Yves Coppens
Memory of a Mammoth Science, past and present Publication date : May 25, 2022
Yves Coppens is the world-renowned discoverer of numerous hominid fossils, including Lucy. He is a paleontologist, a professor at the French National Museum of Natural History and the Collège de France, and a member of the French Academy of Sciences and Academy of Medicine.

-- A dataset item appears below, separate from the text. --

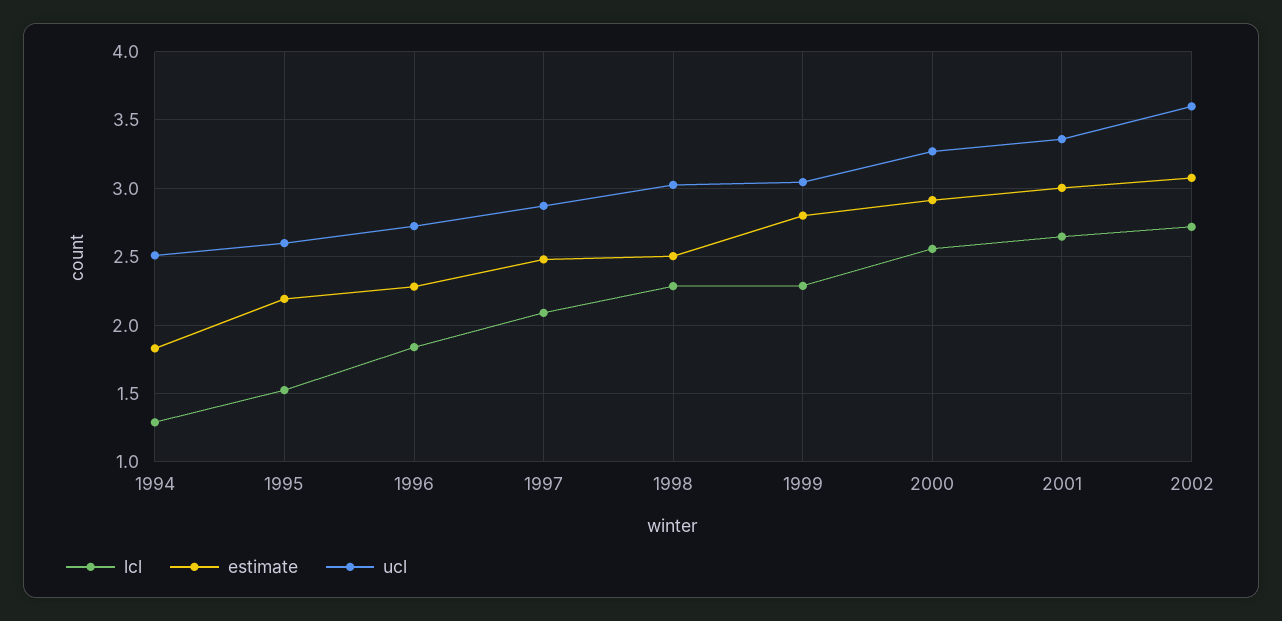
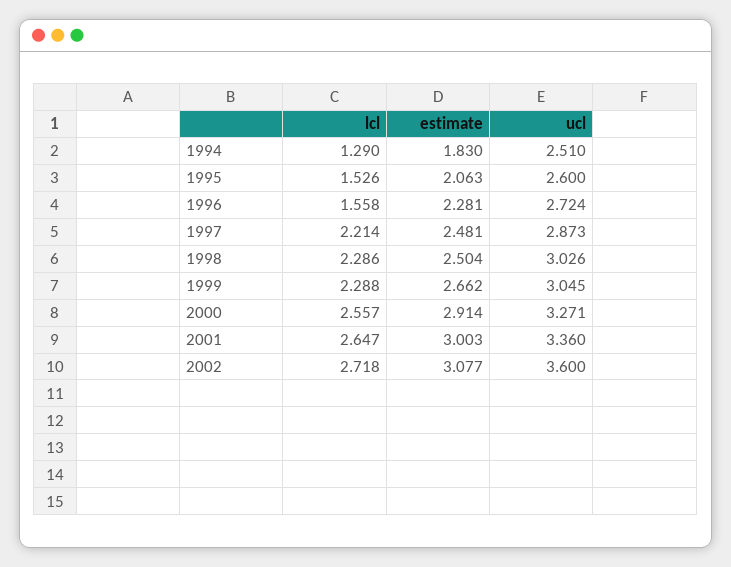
estimate, 1995: 2.2 -> 2.063
lcl, 1996: 1.85 -> 1.558
lcl, 1997: 2.1 -> 2.214
estimate, 1999: 2.8 -> 2.662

“Always remember that there are very few important things in life, which you must quickly learn to distinguish from thousands of incidental details; the main thing is to be happy, and for that I suggest plenty of curiosity, so that you are constantly amazed.” From Yves Coppens’ memory of being dazzled by his first glimpse of a fossil – his own Proust’s madeleine – to contemplation of the millions of asteroids hurtling through space (one of which has appropriately been named “Coppens”), this book is a fount of anecdotes about objects and events significant to the author’s scholarly life, drawn from 14 billion years’ history of the world, humankind, animals, plants and minerals. Passages of (pre)history both major and minor are brought to life, perhaps thanks in part to Coppens’ synesthetic brain that makes him – and us – see time in three dimensions. The reader is given tastes of scientific discovery like so many first sips of beer: fossil hominids, early primates, Lucy, France’s earliest inhabitants, the oldest work of monumental architecture, the last Neanderthals, the last mammoths, and more. This book takes us on a joyful journey through a life driven by passion for paleontology and prehistory – and teaches us about our own origins along the way.
“When we’re young, we’re often godchildren; as we get older, we often become godparents! In other words, we come to have the honor of ‘adopting’ a person or a cause, an animal or a planet, an object or a place…”
“I consider it my duty to amuse, to entertain, to teach, to astound, to be scientific so I don’t disappoint, to be straightforward so I am understood.”